E2LLM: Encoder Elongated Large Language Models for Long-Context Understanding and Reasoning

24 Sept 2024 (modified: 05 Feb 2025)Submitted to ICLR 2025EveryoneRevisionsBibTeXCC BY 4.0
Keywords: Long-Context Modeling, Large Language Models, Encoder, Decoder
TL;DR: E2LLM enhances long-context processing splitting long contexts into chunks, compressing them into embedding vectors, and utilizing an adapter to align these representations with a decoder-only LLM.
Abstract:

In the realm of Large Language Models (LLMs), the ability to process long contexts is increasingly crucial for tasks such as multi-round dialogues, code generation, and document summarization.
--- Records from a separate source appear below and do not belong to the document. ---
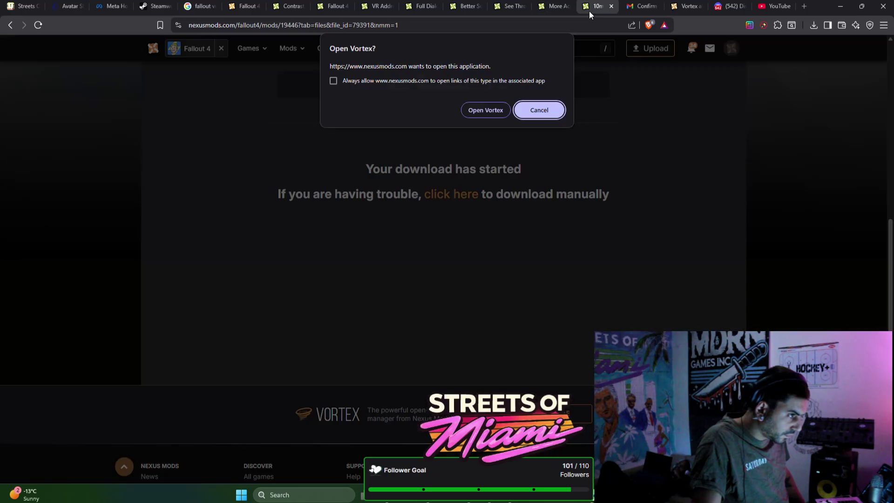
pyautogui.click(490, 114)
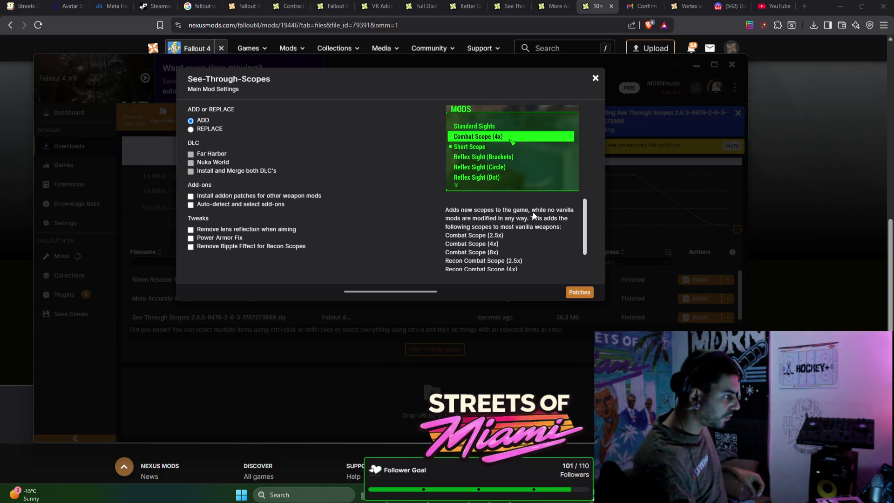
# Move past the Patches options to finish the See Through Scopes FOMOD install
pyautogui.click(590, 290)
pyautogui.click(590, 290)
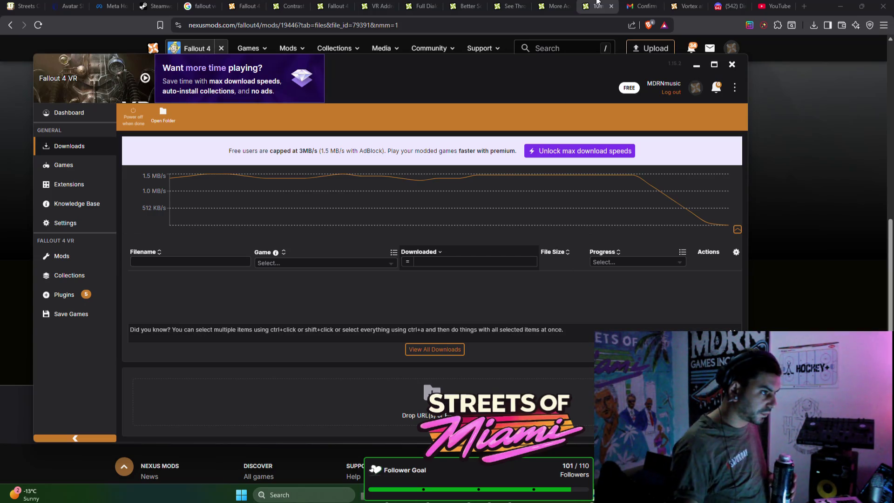
# Close the 10mm, Vortex, email, More Accurate Weapons, See Through Scopes, Better Scopes and Full Dialog tabs
pyautogui.click(611, 6)
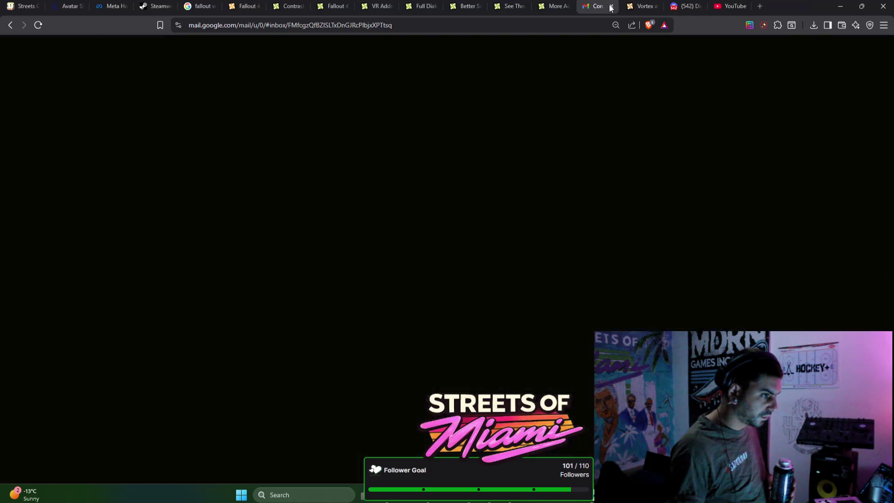
pyautogui.click(637, 10)
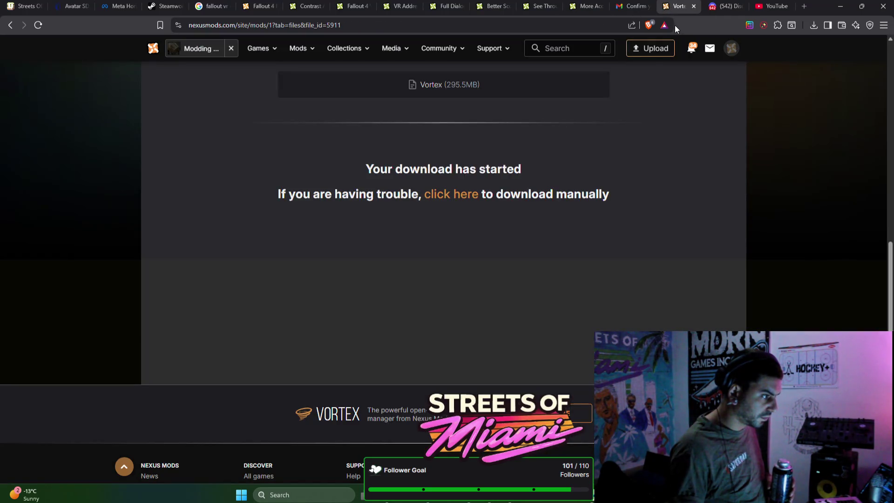
pyautogui.click(693, 6)
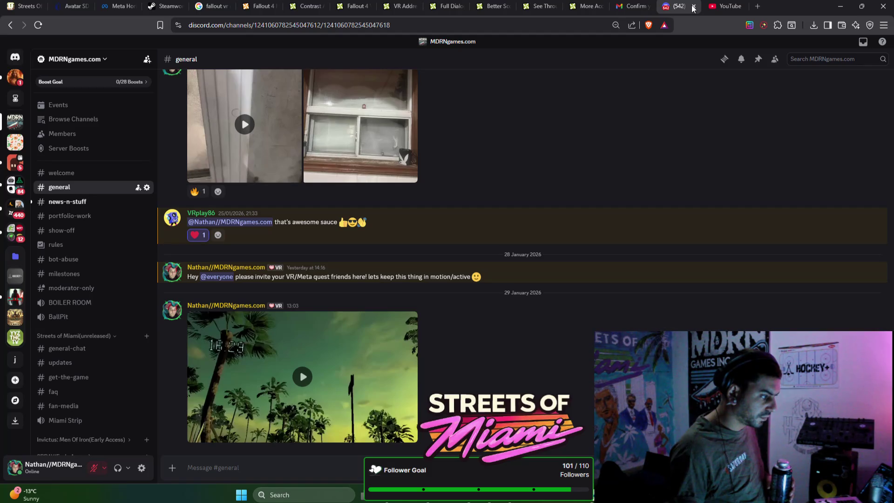
pyautogui.click(638, 7)
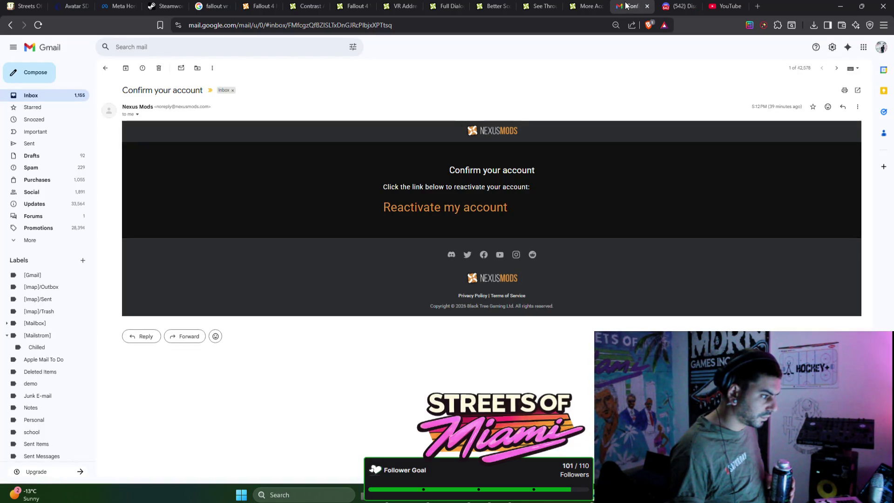
pyautogui.click(647, 7)
pyautogui.click(581, 6)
This paper addresses the challenges of achieving high long-context performance, low computational complexity, and compatibility with pretrained models -- collectively termed the ``impossible triangle''. We introduce E2LLM (Encoder Elongated Large Language Models), a novel approach that effectively navigates this paradox. The method involves splitting long contexts into chunks, compressing each into soft prompts via a pretrained text encoder, and utilizing an adapter to align these representations with a decoder-only LLM. To further enhance the LLM's understanding and reasoning capabilities regarding the soft prompts, we implement two training objectives: one focused on reconstructing the encoder output and the other on long-context instruction fine-tuning. Extensive experiments including Needle in a Haystack and LongBench reveal that E2LLM not only outperforms seven existing state-of-the-art (SOTA) methods across various long-context tasks, but also achieves the lowest inference time and memory usage. Code will be available upon publication.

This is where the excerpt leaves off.